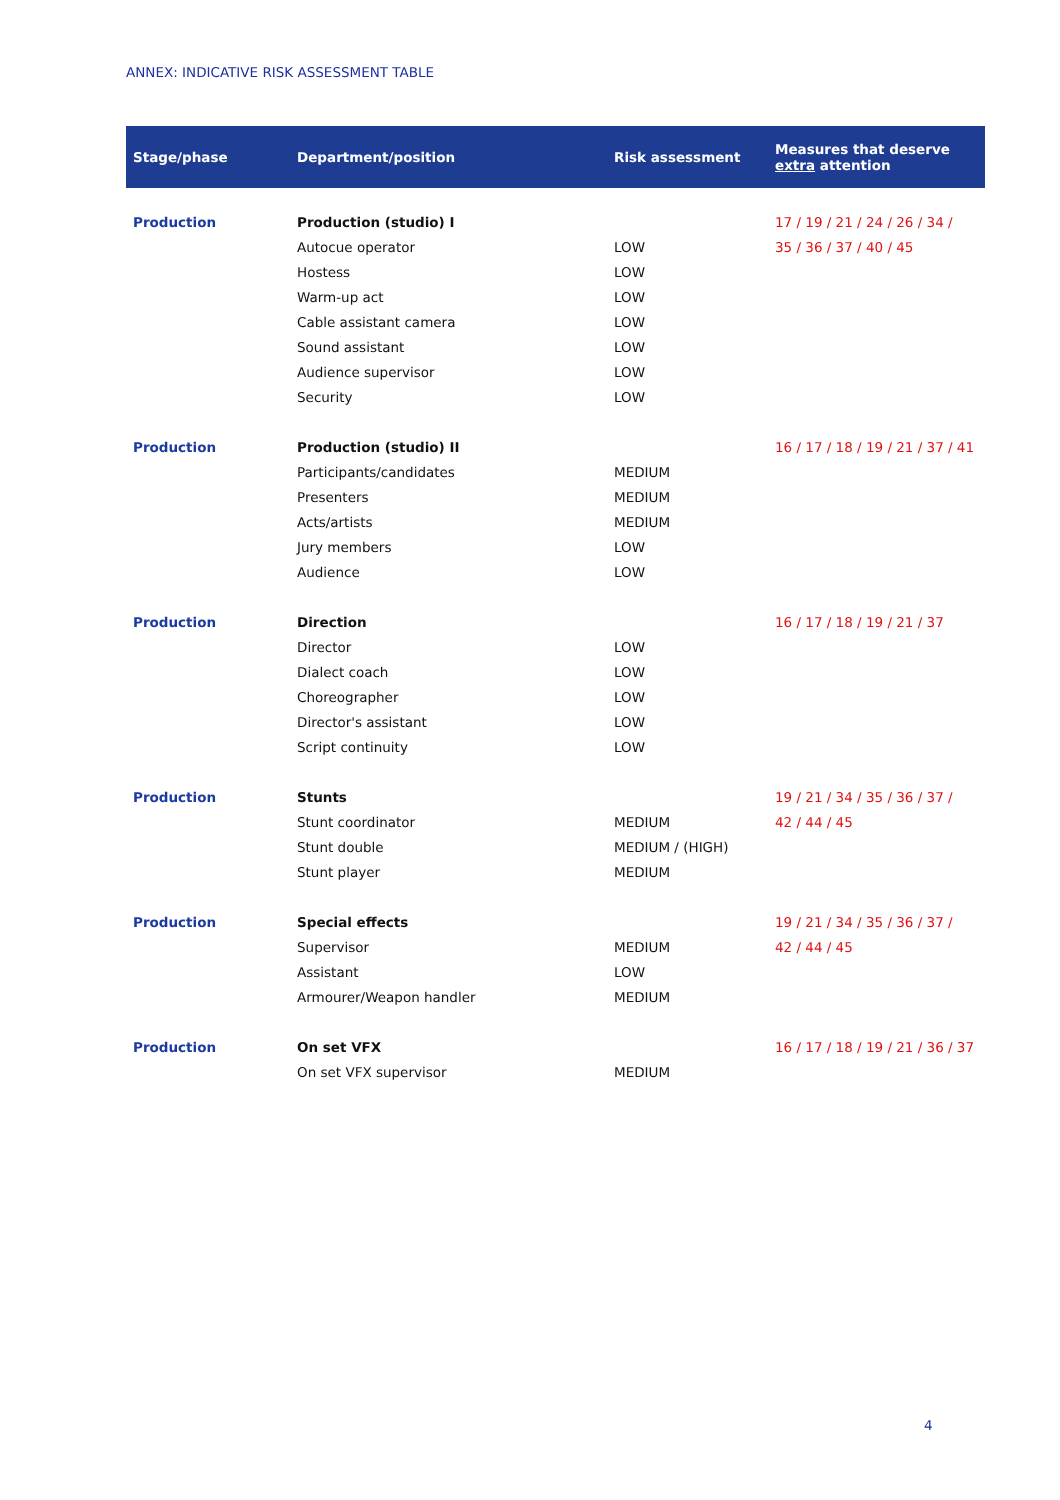ANNEX: INDICATIVE RISK ASSESSMENT TABLE
| Stage/phase | Department/position | Risk assessment | Measures that deserve extra attention |
| --- | --- | --- | --- |
| Production | Production (studio) I | | 17 / 19 / 21 / 24 / 26 / 34 / 35 / 36 / 37 / 40 / 45 |
| | Autocue operator | LOW | |
| | Hostess | LOW | |
| | Warm-up act | LOW | |
| | Cable assistant camera | LOW | |
| | Sound assistant | LOW | |
| | Audience supervisor | LOW | |
| | Security | LOW | |
| Production | Production (studio) II | | 16 / 17 / 18 / 19 / 21 / 37 / 41 |
| | Participants/candidates | MEDIUM | |
| | Presenters | MEDIUM | |
| | Acts/artists | MEDIUM | |
| | Jury members | LOW | |
| | Audience | LOW | |
| Production | Direction | | 16 / 17 / 18 / 19 / 21 / 37 |
| | Director | LOW | |
| | Dialect coach | LOW | |
| | Choreographer | LOW | |
| | Director's assistant | LOW | |
| | Script continuity | LOW | |
| Production | Stunts | | 19 / 21 / 34 / 35 / 36 / 37 / 42 / 44 / 45 |
| | Stunt coordinator | MEDIUM | |
| | Stunt double | MEDIUM / (HIGH) | |
| | Stunt player | MEDIUM | |
| Production | Special effects | | 19 / 21 / 34 / 35 / 36 / 37 / 42 / 44 / 45 |
| | Supervisor | MEDIUM | |
| | Assistant | LOW | |
| | Armourer/Weapon handler | MEDIUM | |
| Production | On set VFX | | 16 / 17 / 18 / 19 / 21 / 36 / 37 |
| | On set VFX supervisor | MEDIUM | |
4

────────

Excluding the pictures, transcribe all of the entries exactly.

(Exercise output):
ANNEX: INDICATIVE RISK ASSESSMENT TABLE
| Stage/phase | Department/position | Risk assessment | Measures that deserve extra attention |
| --- | --- | --- | --- |
| Production | Production (studio) I | | 17 / 19 / 21 / 24 / 26 / 34 / 35 / 36 / 37 / 40 / 45 |
| | Autocue operator | LOW | |
| | Hostess | LOW | |
| | Warm-up act | LOW | |
| | Cable assistant camera | LOW | |
| | Sound assistant | LOW | |
| | Audience supervisor | LOW | |
| | Security | LOW | |
| Production | Production (studio) II | | 16 / 17 / 18 / 19 / 21 / 37 / 41 |
| | Participants/candidates | MEDIUM | |
| | Presenters | MEDIUM | |
| | Acts/artists | MEDIUM | |
| | Jury members | LOW | |
| | Audience | LOW | |
| Production | Direction | | 16 / 17 / 18 / 19 / 21 / 37 |
| | Director | LOW | |
| | Dialect coach | LOW | |
| | Choreographer | LOW | |
| | Director's assistant | LOW | |
| | Script continuity | LOW | |
| Production | Stunts | | 19 / 21 / 34 / 35 / 36 / 37 / 42 / 44 / 45 |
| | Stunt coordinator | MEDIUM | |
| | Stunt double | MEDIUM / (HIGH) | |
| | Stunt player | MEDIUM | |
| Production | Special effects | | 19 / 21 / 34 / 35 / 36 / 37 / 42 / 44 / 45 |
| | Supervisor | MEDIUM | |
| | Assistant | LOW | |
| | Armourer/Weapon handler | MEDIUM | |
| Production | On set VFX | | 16 / 17 / 18 / 19 / 21 / 36 / 37 |
| | On set VFX supervisor | MEDIUM | |
4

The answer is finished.